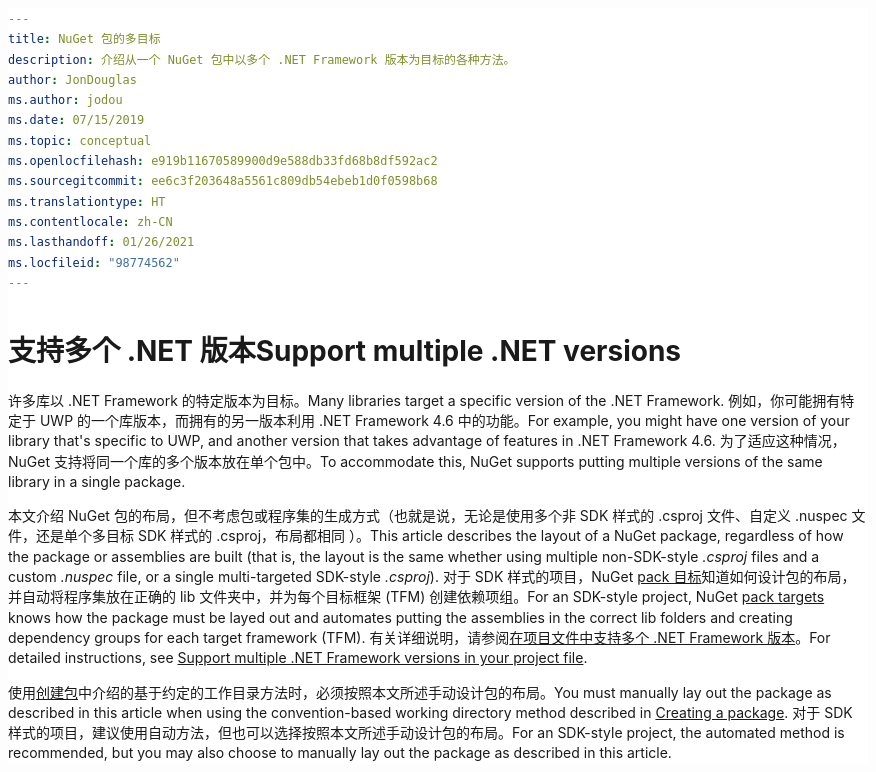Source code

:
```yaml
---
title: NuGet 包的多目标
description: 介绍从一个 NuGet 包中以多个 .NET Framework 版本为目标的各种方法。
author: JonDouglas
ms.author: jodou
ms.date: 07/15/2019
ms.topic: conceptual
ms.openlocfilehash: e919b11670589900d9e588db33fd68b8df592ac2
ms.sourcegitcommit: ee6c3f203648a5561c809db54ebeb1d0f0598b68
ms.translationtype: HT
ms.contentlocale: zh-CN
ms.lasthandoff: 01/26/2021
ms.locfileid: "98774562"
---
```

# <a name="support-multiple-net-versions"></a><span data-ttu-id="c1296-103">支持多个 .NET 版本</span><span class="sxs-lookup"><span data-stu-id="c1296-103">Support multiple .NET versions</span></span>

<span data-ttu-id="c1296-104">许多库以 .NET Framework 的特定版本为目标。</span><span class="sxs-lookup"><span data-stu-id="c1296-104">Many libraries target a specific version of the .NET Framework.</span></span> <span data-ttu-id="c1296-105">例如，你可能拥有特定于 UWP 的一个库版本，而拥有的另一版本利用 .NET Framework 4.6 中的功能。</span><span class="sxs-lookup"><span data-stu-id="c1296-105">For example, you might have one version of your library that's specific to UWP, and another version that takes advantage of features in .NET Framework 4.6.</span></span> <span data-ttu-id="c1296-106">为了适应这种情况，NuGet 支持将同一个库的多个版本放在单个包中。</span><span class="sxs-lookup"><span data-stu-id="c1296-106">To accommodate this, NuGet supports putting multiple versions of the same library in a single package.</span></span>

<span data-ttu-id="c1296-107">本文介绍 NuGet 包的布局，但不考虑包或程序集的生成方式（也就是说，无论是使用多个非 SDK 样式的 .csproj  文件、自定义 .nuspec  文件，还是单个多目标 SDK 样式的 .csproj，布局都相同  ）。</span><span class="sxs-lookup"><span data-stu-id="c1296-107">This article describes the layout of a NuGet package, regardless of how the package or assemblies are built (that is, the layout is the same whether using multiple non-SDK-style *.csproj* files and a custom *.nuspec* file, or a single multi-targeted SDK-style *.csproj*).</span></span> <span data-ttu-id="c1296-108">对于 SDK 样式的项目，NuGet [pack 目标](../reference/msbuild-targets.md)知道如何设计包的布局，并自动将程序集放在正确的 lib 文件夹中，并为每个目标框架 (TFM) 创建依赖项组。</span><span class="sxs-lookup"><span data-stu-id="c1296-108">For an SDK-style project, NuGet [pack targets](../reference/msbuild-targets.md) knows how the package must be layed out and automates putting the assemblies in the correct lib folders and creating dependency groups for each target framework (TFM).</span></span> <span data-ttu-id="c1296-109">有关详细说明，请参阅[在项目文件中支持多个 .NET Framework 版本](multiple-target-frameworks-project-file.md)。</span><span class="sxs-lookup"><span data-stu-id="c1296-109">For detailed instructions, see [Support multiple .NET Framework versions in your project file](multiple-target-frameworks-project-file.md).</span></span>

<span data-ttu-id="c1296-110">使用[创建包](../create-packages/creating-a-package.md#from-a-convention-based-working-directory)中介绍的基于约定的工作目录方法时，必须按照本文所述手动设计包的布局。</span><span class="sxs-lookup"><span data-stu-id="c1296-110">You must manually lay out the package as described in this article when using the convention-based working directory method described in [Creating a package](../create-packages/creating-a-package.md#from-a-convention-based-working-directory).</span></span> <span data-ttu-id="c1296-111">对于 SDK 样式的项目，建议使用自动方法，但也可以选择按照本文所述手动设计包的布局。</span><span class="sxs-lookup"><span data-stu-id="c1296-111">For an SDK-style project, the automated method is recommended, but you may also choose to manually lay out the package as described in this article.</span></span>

--- Required action ---
Would you transcribe all of the data exactly, apart from its pictures?

--- Written response ---
Source code

:
```yaml
---
title: NuGet 包的多目标
description: 介绍从一个 NuGet 包中以多个 .NET Framework 版本为目标的各种方法。
author: JonDouglas
ms.author: jodou
ms.date: 07/15/2019
ms.topic: conceptual
ms.openlocfilehash: e919b11670589900d9e588db33fd68b8df592ac2
ms.sourcegitcommit: ee6c3f203648a5561c809db54ebeb1d0f0598b68
ms.translationtype: HT
ms.contentlocale: zh-CN
ms.lasthandoff: 01/26/2021
ms.locfileid: "98774562"
---
```

# <a name="support-multiple-net-versions"></a><span data-ttu-id="c1296-103">支持多个 .NET 版本</span><span class="sxs-lookup"><span data-stu-id="c1296-103">Support multiple .NET versions</span></span>

<span data-ttu-id="c1296-104">许多库以 .NET Framework 的特定版本为目标。</span><span class="sxs-lookup"><span data-stu-id="c1296-104">Many libraries target a specific version of the .NET Framework.</span></span> <span data-ttu-id="c1296-105">例如，你可能拥有特定于 UWP 的一个库版本，而拥有的另一版本利用 .NET Framework 4.6 中的功能。</span><span class="sxs-lookup"><span data-stu-id="c1296-105">For example, you might have one version of your library that's specific to UWP, and another version that takes advantage of features in .NET Framework 4.6.</span></span> <span data-ttu-id="c1296-106">为了适应这种情况，NuGet 支持将同一个库的多个版本放在单个包中。</span><span class="sxs-lookup"><span data-stu-id="c1296-106">To accommodate this, NuGet supports putting multiple versions of the same library in a single package.</span></span>

<span data-ttu-id="c1296-107">本文介绍 NuGet 包的布局，但不考虑包或程序集的生成方式（也就是说，无论是使用多个非 SDK 样式的 .csproj  文件、自定义 .nuspec  文件，还是单个多目标 SDK 样式的 .csproj，布局都相同  ）。</span><span class="sxs-lookup"><span data-stu-id="c1296-107">This article describes the layout of a NuGet package, regardless of how the package or assemblies are built (that is, the layout is the same whether using multiple non-SDK-style *.csproj* files and a custom *.nuspec* file, or a single multi-targeted SDK-style *.csproj*).</span></span> <span data-ttu-id="c1296-108">对于 SDK 样式的项目，NuGet [pack 目标](../reference/msbuild-targets.md)知道如何设计包的布局，并自动将程序集放在正确的 lib 文件夹中，并为每个目标框架 (TFM) 创建依赖项组。</span><span class="sxs-lookup"><span data-stu-id="c1296-108">For an SDK-style project, NuGet [pack targets](../reference/msbuild-targets.md) knows how the package must be layed out and automates putting the assemblies in the correct lib folders and creating dependency groups for each target framework (TFM).</span></span> <span data-ttu-id="c1296-109">有关详细说明，请参阅[在项目文件中支持多个 .NET Framework 版本](multiple-target-frameworks-project-file.md)。</span><span class="sxs-lookup"><span data-stu-id="c1296-109">For detailed instructions, see [Support multiple .NET Framework versions in your project file](multiple-target-frameworks-project-file.md).</span></span>

<span data-ttu-id="c1296-110">使用[创建包](../create-packages/creating-a-package.md#from-a-convention-based-working-directory)中介绍的基于约定的工作目录方法时，必须按照本文所述手动设计包的布局。</span><span class="sxs-lookup"><span data-stu-id="c1296-110">You must manually lay out the package as described in this article when using the convention-based working directory method described in [Creating a package](../create-packages/creating-a-package.md#from-a-convention-based-working-directory).</span></span> <span data-ttu-id="c1296-111">对于 SDK 样式的项目，建议使用自动方法，但也可以选择按照本文所述手动设计包的布局。</span><span class="sxs-lookup"><span data-stu-id="c1296-111">For an SDK-style project, the automated method is recommended, but you may also choose to manually lay out the package as described in this article.</span></span>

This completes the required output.